## Problem to solve
Find each line of the material below in which the word "ankle" occurs, and return it.

------ The data ------

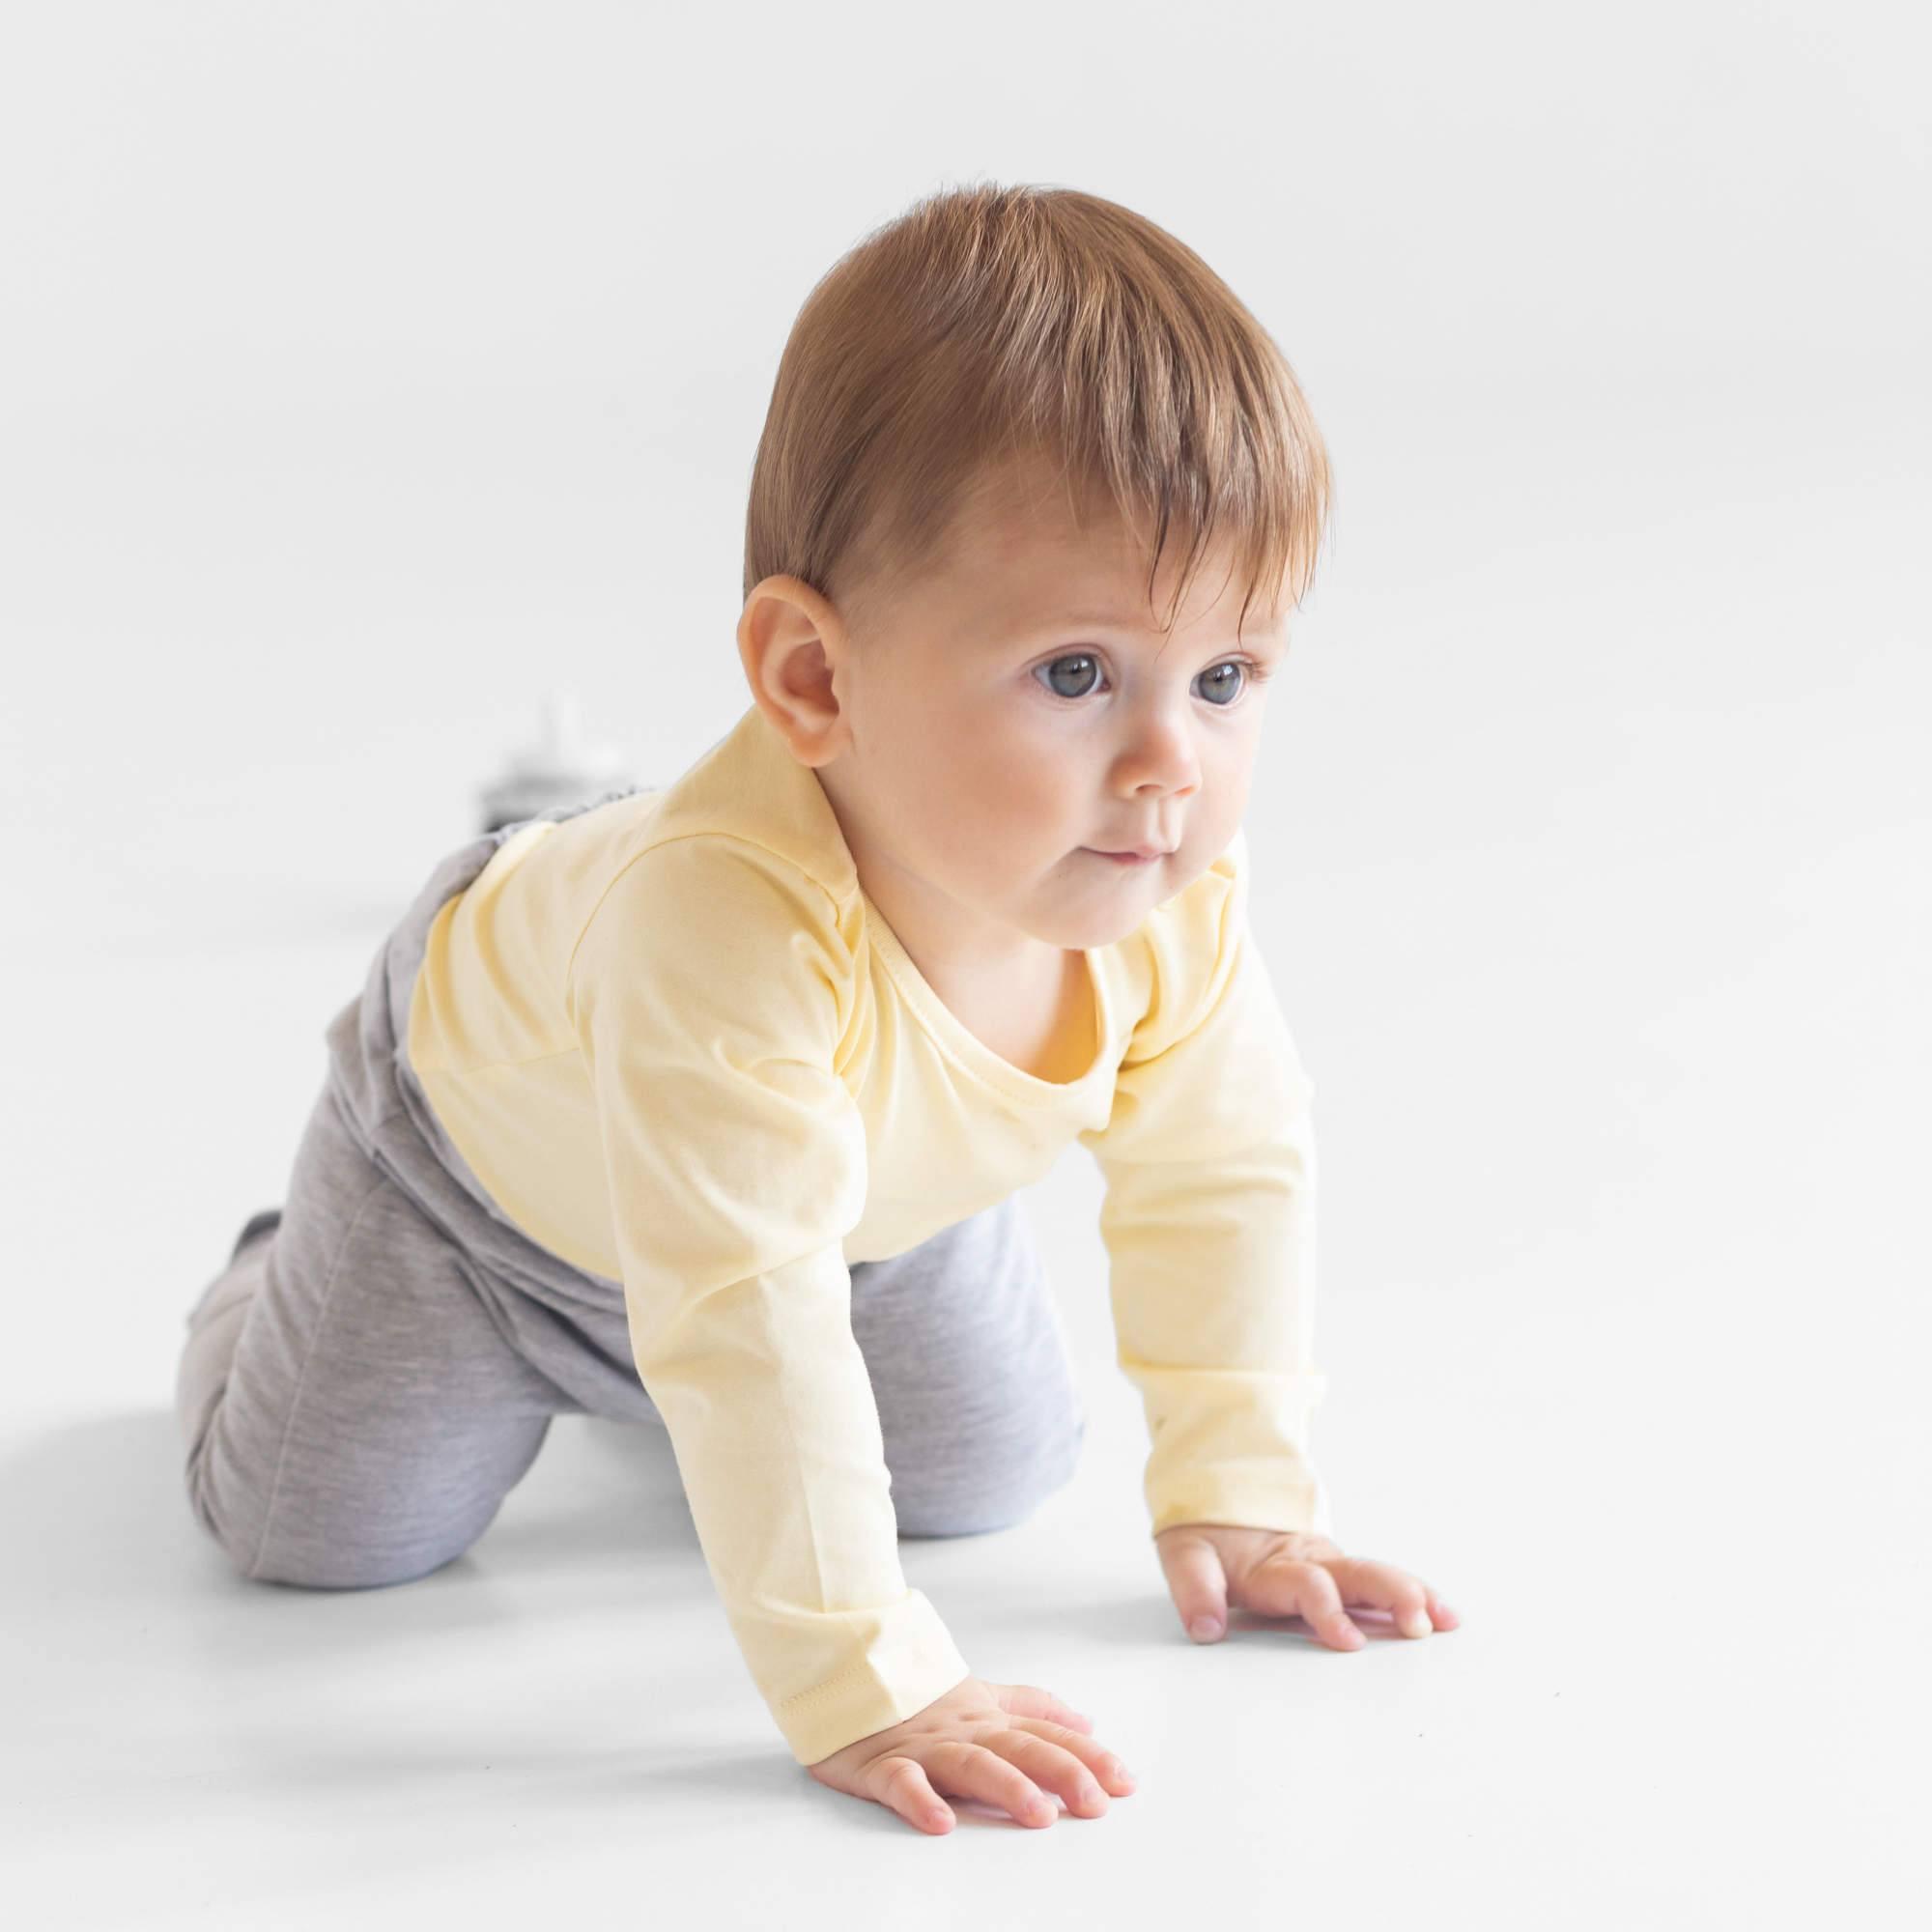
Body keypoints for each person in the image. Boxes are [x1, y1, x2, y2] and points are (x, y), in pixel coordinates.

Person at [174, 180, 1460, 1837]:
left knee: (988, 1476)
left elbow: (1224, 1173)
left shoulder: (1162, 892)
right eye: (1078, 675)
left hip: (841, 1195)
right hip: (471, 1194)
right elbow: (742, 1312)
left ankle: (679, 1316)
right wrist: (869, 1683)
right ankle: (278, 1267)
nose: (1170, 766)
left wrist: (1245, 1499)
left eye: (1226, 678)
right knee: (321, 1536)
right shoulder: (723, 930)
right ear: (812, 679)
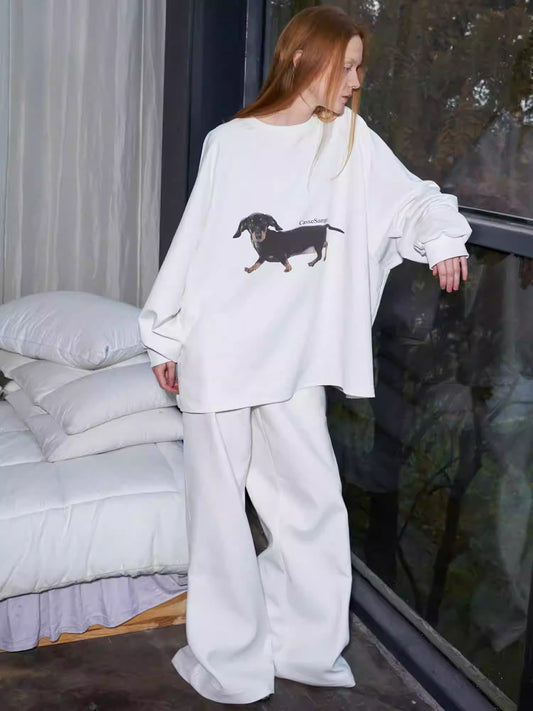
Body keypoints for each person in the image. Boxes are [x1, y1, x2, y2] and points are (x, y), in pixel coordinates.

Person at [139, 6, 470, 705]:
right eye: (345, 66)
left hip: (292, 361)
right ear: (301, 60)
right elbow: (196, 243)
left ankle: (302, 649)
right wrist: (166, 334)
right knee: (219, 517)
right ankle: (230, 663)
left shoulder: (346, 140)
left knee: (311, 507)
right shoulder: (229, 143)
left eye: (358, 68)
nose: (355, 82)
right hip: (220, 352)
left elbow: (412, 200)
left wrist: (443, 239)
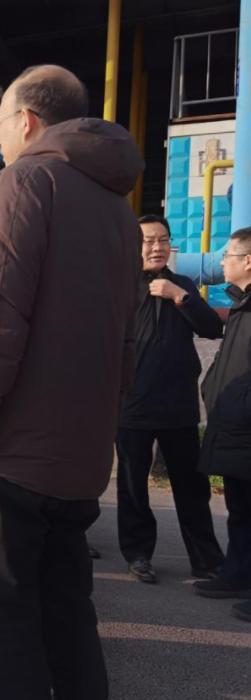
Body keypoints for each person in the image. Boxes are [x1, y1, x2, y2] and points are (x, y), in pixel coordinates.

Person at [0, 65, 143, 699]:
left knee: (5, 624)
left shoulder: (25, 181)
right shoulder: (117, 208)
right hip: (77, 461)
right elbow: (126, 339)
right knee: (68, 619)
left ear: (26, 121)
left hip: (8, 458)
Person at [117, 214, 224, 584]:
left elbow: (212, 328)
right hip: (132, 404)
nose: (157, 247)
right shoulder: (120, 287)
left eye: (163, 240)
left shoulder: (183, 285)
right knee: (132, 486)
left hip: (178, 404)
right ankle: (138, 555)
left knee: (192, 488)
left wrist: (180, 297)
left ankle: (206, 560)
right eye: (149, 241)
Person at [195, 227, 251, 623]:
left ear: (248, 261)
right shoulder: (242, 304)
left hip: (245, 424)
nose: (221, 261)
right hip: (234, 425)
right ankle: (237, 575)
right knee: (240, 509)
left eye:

------

## Output of the exercise
left ankle: (679, 1316)
right ankle: (278, 1267)
left ankle: (302, 649)
right ankle: (230, 663)
right ankle: (138, 555)
left ankle: (206, 560)
right ankle: (237, 575)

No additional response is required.